* **PAGE EXCERPT**
Monday, April 13, 2009

F U, BOMF

I am a runner. As a runner, I run. I do not run for a cause. I do not do races in which raising money for a cause is part of the program. I would not join a Team In Training or other group which focuses on this aspect. It's not that I don't think it's worthwhile, but that's for a certain type of runner, and that's not me.

I like training and competing for me and only me. Call it selfish, I don't care. I make contributions to charities and will always lend a hand when I can.

But when you (not you, but "you") call me out because you think you're better than me, I have a serious problem with that and will no longer support your cause.

Back On My Feet is an organization that started in Philadelphia in the last few years. The backstory, in my biased opinion: a white girl decides that running around the mean streets of Philadelphia in the pre-dawn darkness by herself is a great idea. She then starts chatting with homeless guys and invites them to come run with her. The group was then formed in order to help those down and out "get back on their feet" by helping reincorporate them into society. Decent enough idea, not exactly sure how running accomplishes that but far be it from me to exclude anyone from the running community.

* **ACTIVITY A**
Read the running post and say whether each statement agrees with it: (i) The writer runs to raise money for a cause. (ii) Back On My Feet started in Philadelphia. (iii) The writer gives to charities. Answer yes or no for each, quoting the words from the running post that settle it.
* **ACTIVITY B**
Pick up the running post where it stops, keeping the writer's voice.
You won't need the rows that come after this.

* **GIVEN DATA**
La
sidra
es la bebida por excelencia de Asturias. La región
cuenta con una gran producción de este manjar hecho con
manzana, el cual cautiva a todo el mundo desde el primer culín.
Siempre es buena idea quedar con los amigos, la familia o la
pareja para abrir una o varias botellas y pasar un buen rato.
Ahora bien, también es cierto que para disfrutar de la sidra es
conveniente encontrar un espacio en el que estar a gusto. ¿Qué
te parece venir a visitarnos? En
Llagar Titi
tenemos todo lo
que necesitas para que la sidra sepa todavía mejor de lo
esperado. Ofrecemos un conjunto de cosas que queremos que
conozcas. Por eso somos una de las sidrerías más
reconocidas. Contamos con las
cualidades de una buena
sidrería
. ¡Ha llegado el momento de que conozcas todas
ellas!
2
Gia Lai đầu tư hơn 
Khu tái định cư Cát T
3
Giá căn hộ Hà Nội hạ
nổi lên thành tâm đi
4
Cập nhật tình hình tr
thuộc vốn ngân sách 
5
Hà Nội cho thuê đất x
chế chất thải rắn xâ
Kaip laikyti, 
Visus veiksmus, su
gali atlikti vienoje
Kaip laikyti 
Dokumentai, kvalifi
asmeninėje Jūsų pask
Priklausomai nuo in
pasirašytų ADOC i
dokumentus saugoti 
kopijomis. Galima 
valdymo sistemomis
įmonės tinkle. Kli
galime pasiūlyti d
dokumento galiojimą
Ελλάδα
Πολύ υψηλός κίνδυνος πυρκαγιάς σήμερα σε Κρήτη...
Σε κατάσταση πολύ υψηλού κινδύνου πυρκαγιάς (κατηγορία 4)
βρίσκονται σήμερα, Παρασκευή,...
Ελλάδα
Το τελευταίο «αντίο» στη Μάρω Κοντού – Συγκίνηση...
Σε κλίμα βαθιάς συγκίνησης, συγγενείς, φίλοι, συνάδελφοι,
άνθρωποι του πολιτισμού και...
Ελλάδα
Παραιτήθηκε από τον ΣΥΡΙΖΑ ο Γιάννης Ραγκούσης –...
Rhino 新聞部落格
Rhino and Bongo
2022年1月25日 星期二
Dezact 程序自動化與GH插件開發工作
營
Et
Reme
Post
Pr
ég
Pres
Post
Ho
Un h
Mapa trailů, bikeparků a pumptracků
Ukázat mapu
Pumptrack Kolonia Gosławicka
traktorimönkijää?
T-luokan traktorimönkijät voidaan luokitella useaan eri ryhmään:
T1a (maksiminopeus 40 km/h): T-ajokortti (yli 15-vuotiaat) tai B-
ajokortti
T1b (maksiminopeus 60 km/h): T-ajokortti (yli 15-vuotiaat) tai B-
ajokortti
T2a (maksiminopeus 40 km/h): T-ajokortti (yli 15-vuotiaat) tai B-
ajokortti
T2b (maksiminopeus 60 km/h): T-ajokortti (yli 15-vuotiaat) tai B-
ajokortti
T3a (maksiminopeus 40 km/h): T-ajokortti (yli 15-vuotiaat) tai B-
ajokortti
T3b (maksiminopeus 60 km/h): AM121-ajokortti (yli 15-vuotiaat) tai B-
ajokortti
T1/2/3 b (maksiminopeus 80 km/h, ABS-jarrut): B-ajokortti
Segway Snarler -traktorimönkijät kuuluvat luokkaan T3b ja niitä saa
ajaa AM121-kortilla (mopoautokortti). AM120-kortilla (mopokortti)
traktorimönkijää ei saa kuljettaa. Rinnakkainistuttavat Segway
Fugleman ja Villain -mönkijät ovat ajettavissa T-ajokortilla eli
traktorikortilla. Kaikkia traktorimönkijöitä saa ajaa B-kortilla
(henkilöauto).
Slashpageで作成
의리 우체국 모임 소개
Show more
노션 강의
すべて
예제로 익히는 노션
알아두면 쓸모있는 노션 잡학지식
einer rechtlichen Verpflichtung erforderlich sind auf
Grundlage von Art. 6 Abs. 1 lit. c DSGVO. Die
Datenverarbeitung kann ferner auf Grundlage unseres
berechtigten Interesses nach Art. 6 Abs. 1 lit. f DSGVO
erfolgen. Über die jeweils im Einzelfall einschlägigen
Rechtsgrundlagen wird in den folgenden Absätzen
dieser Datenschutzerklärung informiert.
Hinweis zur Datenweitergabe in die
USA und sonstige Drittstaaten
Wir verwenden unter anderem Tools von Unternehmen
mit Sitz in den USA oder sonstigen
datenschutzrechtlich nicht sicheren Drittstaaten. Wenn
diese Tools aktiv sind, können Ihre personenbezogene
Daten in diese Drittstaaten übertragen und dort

* **FINAL ANSWER A**
(i) No: "I do not run for a cause."
(ii) Yes: "Back On My Feet is an organization that started in Philadelphia in the last few years."
(iii) Yes: "I make contributions to charities and will always lend a hand when I can."

* **FINAL ANSWER B**
The news media starts to sweat this chick's nuts. A cute white girl helping poor, unfortunate homeless people - truly a feel good story. Unless she had been running by them and they murdered her. But that didn't happen.

Now the group comes to Baltimore, and a few months ago Arjun, Brennan, Dave Berdan and I attended their happy hour to kick off their efforts. It was a bunch of preppy looking white people, who looked like they were getting ready to be interviewed for grad school. And that's pretty much what it was. People who needed to feel better about themselves or boost their resumes for med school or grad school. One girl we met immediately spewed her resume on us, and was really annoying.

The premise of the group is that they meet early in the morning for approximately 1-2 miles of running, and I guess up in Philly some of the dudes got into half marathon shape. Pretty awesome. But I knew that, based on some of my other running commitments, I wouldn't be able to solidly say I could be there every time they run - and that somewhat defeats the purpose.

Another thing I noticed is that I didn't recognize any of the people at this happy hour. I have lived in Baltimore for almost 4 years and have been at or part of most every running event that has occurred (unless it was sponosred by Charm Shitty). I am terrible with names but good at remembering faces, and I had never seen any of these people. Brings the point of doing-it-for-the-resume back around.

I figured I would just leave it at that. I wouldn't do the group, but would promote it wherever I could. Until this week.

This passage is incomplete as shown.